The intimate confines of the basement of Islington boozer The Hope & Anchor are packed with punk rock history, and with the much publicised closures of venues around the country it’s fantastic to see this iconic space still supporting the latest wave of guitar-wielding upstarts.

Playing only their second gig, Les Futiles seem well-versed in punk rock history, cramming in echoes of the three-chord anarchy of the bands who graced this space in the late 70s, CBGBs garage rock, undercurrents of angular post-punk and the breezy cool of the New York bands of the early 2000s.  Reduced to a four-piece due to guitarist Jim Rhesus having entered fatherhood just a couple of days before, they feature a few familiar faces from previous Joyzine favourites Marksmen and The Inevitable Pinhole Burns.  The band tread a fine line between brash swagger and fragility without ever quite tumbling to either side and we look forward to more of the same on their imminent debut release.

I, Doris take to the stage in red pinafores, each emblazoned with the word ‘Doris’ in sparkling diamante.  They begin by inviting us to take a pledge of solidarity and inclusiveness which inducts all who commit as honorary Dorises, then the quartet, made up of Doris on bass, Doris on guitar, Doris on drums and Doris on the sleekest keytar I have ever had the privilege to lay eyes on, launch into a set of cheeky garage pop.   They lay siege to sexist attitudes, appropriating the lyrics of Squeeze, Pharell and The Divinyls to hilarious effect along the way.
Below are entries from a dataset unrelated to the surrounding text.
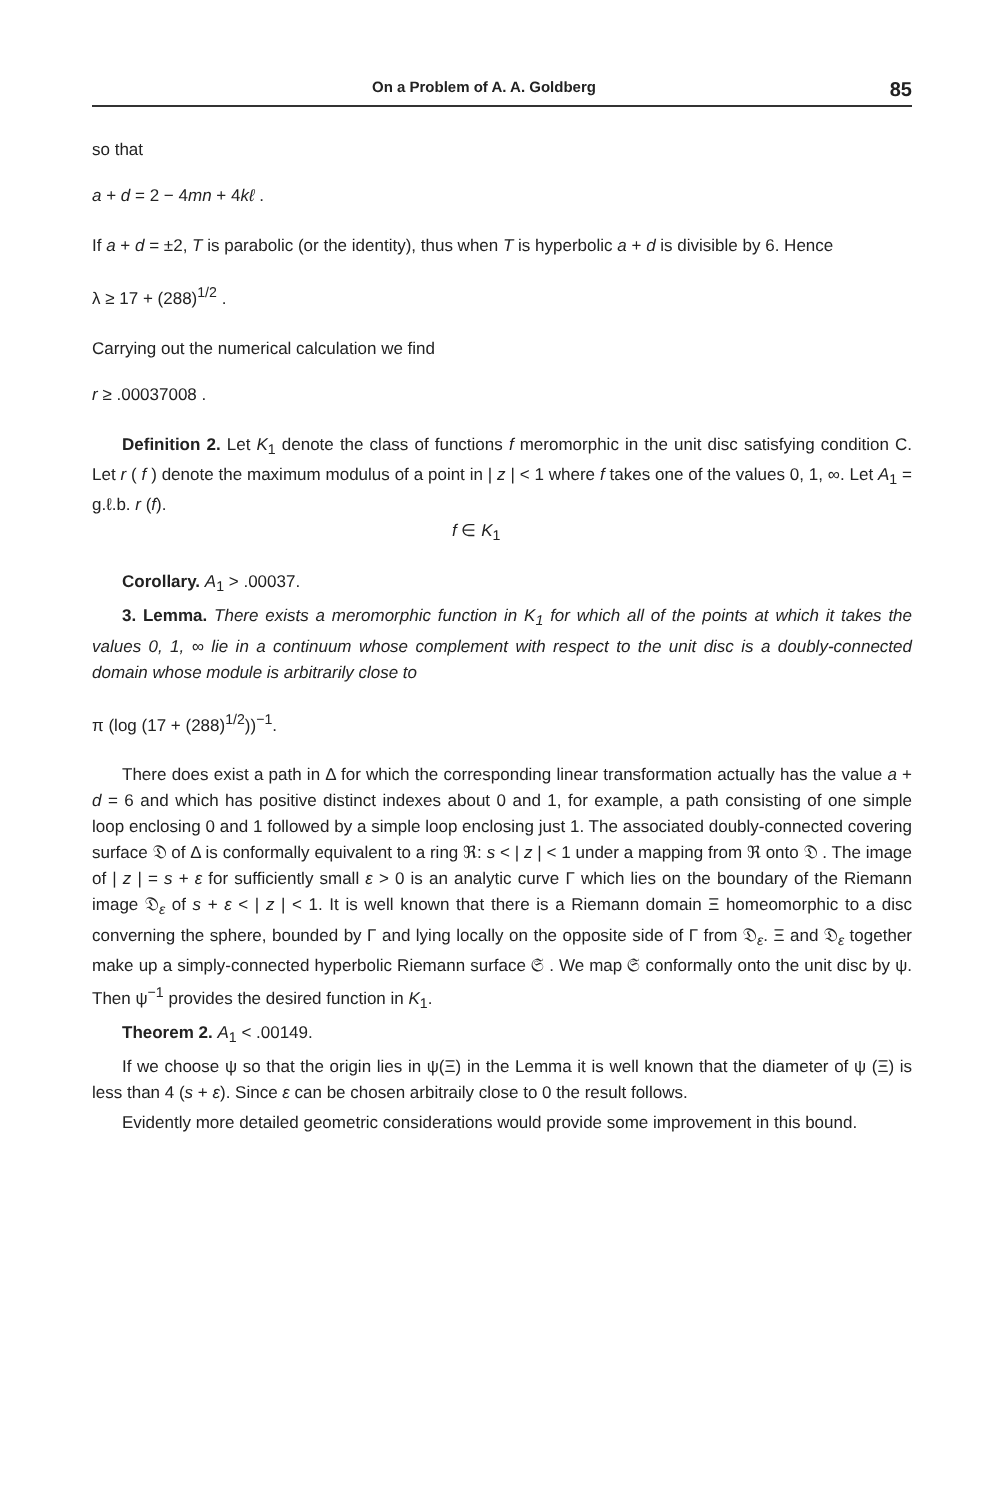On a Problem of A. A. Goldberg 85
so that
a + d = 2 − 4mn + 4kℓ .
If a + d = ±2, T is parabolic (or the identity), thus when T is hyperbolic a + d is divisible by 6. Hence
λ ≥ 17 + (288)<sup>1/2</sup> .
Carrying out the numerical calculation we find
r ≥ .00037008 .
Definition 2. Let K<sub>1</sub> denote the class of functions f meromorphic in the unit disc satisfying condition C. Let r ( f ) denote the maximum modulus of a point in | z | < 1 where f takes one of the values 0, 1, ∞. Let A<sub>1</sub> = g.ℓ.b. r (f).
f ∈ K<sub>1</sub>
Corollary. A<sub>1</sub> > .00037.
3. Lemma. There exists a meromorphic function in K<sub>1</sub> for which all of the points at which it takes the values 0, 1, ∞ lie in a continuum whose complement with respect to the unit disc is a doubly-connected domain whose module is arbitrarily close to
π (log (17 + (288)<sup>1/2</sup>))<sup>−1</sup>.
There does exist a path in Δ for which the corresponding linear transformation actually has the value a + d = 6 and which has positive distinct indexes about 0 and 1, for example, a path consisting of one simple loop enclosing 0 and 1 followed by a simple loop enclosing just 1. The associated doubly-connected covering surface 𝔇 of Δ is conformally equivalent to a ring ℜ: s < | z | < 1 under a mapping from ℜ onto 𝔇 . The image of | z | = s + ε for sufficiently small ε > 0 is an analytic curve Γ which lies on the boundary of the Riemann image 𝔇<sub>ε</sub> of s + ε < | z | < 1. It is well known that there is a Riemann domain Ξ homeomorphic to a disc converning the sphere, bounded by Γ and lying locally on the opposite side of Γ from 𝔇<sub>ε</sub>. Ξ and 𝔇<sub>ε</sub> together make up a simply-connected hyperbolic Riemann surface 𝔖 . We map 𝔖 conformally onto the unit disc by ψ. Then ψ<sup>−1</sup> provides the desired function in K<sub>1</sub>.
Theorem 2. A<sub>1</sub> < .00149.
If we choose ψ so that the origin lies in ψ(Ξ) in the Lemma it is well known that the diameter of ψ (Ξ) is less than 4 (s + ε). Since ε can be chosen arbitraily close to 0 the result follows.
Evidently more detailed geometric considerations would provide some improvement in this bound.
The Charlamagnes count tonight’s promoter and birthday boy Chris Fox on bass, and their tight set of floor-shaking punk rock proves that they are here on merit, rather than on the promoter’s prerogative.

Rounding off the night’s festivities, Jemma Freeman & The Cosmic Something bring an artful mix of glam rock theatrics, spacious psych explorations and crunchy earl-PJ Harvey style alt rock before collapsing to the floor to end the night in an ethereal squall of feedback.